Medial epicondylitis, or "golfer's elbow," is similar to the more common lateral epicondylitis ("tennis elbow") in many respects. Both conditions are overuse tendinopathies that can be associated with racquet sports. Other activities with which medial epicondylitis are associated include golfing and throwing sports. Medial epicondylitis has also been reported in bowlers, archers, and weight lifters. [1, 2, 3]
Little leaguer's elbow is sometimes considered a variant of medial epicondylitis, but this condition is technically a traction apophysitis of the medial epicondyle, which requires a different treatment course.
Medial epicondylitis accounts for only 10-20% of all epicondylitis diagnoses  ; this condition is usually found in the dominant elbow of a golfer.  Tennis players who hit their forehand with a heavy topspin are also at increased risk for developing medial epicondylitis.
The medial epicondyle is the common origin of the forearm flexor and pronator muscles.
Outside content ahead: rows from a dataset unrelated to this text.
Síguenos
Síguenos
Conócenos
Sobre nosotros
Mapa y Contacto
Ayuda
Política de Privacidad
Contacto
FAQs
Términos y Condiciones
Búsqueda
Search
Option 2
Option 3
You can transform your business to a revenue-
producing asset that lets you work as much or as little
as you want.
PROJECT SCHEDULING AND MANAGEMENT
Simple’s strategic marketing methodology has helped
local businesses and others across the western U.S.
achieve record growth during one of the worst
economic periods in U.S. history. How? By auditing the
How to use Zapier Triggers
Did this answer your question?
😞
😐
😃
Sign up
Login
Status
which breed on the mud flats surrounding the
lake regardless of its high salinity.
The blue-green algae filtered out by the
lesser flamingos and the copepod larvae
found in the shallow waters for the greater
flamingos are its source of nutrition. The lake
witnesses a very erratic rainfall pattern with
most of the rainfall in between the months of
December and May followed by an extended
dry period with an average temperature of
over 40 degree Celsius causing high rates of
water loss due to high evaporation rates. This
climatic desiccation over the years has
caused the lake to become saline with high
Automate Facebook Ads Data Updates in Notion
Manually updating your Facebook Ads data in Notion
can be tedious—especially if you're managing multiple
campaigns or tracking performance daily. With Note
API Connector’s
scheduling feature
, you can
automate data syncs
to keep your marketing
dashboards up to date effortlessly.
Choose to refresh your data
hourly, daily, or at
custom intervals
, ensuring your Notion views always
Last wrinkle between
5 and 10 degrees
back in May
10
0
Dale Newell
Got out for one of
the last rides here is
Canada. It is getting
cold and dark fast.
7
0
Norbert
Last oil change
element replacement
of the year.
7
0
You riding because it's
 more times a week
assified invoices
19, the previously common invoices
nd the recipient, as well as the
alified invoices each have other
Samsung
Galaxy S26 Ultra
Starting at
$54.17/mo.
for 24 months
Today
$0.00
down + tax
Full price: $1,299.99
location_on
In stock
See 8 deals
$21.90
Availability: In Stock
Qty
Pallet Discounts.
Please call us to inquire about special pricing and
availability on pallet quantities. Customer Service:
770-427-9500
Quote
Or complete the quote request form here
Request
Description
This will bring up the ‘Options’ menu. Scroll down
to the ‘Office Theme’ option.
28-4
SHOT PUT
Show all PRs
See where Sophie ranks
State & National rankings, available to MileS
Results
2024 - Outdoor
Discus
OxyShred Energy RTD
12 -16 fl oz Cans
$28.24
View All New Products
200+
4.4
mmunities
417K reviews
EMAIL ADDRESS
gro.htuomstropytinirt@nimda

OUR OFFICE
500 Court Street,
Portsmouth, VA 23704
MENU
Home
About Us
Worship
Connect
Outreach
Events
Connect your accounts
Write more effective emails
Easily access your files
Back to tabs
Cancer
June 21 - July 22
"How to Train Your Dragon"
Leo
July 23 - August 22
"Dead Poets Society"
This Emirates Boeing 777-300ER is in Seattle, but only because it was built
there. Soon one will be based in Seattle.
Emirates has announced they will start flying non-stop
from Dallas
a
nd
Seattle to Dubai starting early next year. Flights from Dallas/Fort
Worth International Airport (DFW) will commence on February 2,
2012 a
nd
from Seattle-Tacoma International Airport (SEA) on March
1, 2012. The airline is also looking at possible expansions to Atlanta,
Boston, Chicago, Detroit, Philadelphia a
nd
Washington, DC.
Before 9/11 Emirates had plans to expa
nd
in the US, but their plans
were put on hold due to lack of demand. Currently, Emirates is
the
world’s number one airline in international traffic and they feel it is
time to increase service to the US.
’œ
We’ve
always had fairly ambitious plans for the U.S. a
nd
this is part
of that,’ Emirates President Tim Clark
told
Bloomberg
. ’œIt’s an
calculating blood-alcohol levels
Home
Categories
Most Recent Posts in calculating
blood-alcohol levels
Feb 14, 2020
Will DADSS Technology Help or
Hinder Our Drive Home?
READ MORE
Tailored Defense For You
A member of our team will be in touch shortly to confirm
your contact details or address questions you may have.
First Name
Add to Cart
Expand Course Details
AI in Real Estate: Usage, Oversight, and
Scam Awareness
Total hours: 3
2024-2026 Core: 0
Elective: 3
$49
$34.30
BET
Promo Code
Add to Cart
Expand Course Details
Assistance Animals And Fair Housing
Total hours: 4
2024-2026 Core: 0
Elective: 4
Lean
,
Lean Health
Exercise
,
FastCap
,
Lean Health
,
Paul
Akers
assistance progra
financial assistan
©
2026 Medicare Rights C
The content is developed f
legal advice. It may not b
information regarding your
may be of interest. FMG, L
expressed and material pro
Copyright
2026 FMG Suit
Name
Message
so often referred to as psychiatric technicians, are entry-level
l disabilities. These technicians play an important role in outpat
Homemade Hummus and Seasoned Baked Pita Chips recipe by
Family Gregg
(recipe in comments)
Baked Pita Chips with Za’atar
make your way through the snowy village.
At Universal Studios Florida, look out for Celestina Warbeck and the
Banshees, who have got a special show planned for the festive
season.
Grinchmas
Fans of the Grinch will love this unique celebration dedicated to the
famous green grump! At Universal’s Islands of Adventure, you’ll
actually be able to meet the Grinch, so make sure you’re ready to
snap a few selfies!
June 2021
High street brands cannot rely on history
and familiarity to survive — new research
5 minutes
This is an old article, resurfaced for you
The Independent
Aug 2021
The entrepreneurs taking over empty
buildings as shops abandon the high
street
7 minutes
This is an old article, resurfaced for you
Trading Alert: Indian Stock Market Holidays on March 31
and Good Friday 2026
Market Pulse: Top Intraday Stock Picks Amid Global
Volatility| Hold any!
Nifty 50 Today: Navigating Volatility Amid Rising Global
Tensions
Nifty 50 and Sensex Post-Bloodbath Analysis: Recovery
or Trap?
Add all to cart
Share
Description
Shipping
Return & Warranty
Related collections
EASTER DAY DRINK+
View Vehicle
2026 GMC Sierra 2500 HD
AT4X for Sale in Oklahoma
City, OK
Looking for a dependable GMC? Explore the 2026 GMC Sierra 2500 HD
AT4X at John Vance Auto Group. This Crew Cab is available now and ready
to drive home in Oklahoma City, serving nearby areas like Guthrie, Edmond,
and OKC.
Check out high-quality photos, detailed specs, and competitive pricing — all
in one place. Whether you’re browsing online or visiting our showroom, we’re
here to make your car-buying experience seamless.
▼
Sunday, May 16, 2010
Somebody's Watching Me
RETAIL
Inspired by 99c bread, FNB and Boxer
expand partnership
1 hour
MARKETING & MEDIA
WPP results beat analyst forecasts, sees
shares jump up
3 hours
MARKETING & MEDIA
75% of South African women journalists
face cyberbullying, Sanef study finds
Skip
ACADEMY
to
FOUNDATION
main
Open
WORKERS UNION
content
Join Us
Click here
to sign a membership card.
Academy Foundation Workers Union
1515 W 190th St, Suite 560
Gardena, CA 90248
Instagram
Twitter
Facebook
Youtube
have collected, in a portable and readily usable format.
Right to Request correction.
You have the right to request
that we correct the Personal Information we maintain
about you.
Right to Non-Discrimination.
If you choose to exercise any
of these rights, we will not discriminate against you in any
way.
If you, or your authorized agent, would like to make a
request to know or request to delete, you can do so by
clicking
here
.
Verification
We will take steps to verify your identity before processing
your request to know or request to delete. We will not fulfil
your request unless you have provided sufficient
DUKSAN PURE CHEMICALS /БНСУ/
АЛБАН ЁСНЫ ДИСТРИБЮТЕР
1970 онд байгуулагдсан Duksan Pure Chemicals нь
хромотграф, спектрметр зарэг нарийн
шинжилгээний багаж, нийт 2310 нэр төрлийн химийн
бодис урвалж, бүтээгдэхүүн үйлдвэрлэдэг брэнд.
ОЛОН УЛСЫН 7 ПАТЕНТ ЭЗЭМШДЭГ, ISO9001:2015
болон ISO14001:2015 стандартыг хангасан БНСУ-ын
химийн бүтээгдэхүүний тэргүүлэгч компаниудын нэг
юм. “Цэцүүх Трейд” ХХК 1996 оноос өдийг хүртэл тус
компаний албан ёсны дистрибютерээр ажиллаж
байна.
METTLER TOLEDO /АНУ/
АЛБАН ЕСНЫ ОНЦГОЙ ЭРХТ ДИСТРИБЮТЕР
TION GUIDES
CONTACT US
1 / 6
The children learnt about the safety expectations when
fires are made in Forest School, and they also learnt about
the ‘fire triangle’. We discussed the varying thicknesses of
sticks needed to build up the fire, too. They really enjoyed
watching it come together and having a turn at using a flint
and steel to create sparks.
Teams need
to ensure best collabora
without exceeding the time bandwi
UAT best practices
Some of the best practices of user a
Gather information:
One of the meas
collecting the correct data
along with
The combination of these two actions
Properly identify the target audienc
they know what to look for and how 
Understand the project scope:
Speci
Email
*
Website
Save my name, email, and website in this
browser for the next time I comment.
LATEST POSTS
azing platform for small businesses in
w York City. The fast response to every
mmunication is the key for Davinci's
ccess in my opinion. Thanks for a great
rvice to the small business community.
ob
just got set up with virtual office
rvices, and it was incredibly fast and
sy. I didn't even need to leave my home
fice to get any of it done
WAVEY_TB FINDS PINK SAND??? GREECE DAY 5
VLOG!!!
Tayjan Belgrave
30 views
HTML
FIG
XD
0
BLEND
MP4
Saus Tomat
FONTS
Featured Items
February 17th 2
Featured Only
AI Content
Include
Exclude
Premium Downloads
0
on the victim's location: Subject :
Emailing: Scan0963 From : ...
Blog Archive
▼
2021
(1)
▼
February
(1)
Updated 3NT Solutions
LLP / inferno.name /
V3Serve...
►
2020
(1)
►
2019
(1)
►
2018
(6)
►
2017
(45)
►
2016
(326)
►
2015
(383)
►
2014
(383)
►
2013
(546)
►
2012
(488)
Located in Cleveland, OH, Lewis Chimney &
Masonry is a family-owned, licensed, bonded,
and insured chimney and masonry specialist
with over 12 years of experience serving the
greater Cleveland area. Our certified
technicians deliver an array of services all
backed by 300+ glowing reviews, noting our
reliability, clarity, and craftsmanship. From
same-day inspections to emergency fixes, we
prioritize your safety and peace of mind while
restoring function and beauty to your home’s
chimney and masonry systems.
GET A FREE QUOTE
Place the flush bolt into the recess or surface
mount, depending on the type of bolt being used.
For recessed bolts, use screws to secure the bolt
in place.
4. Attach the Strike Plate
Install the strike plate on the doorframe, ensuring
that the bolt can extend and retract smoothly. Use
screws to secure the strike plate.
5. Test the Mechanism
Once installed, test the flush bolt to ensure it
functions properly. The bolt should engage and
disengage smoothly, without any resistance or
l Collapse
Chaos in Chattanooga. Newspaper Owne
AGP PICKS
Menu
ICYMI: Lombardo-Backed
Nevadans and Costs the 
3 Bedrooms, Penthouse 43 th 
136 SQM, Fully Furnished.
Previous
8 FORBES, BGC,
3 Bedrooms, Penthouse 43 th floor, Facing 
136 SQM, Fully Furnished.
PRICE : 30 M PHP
The most common site of pathology is the interface between the pronator teres and the flexor carpi radialis origins. [5, 6] The flexor pronator muscle group serves as a secondary stabilizer of the medial elbow, assisting the ulnar collateral ligament (UCL).
See the image below.
Immunohistologic studies have shown that long-standing epicondylitis is associated with a degenerative state instead of a traditional inflammatory process and probably should more accurately be called "epicondylosis." [7, 8] Valgus stresses are placed on the elbow by activities such as throwing and golfing; valgus stress on the medial elbow is especially high during the late cocking and acceleration phases of a throw and during a golf swing (from the top of the backswing to just before ball impact).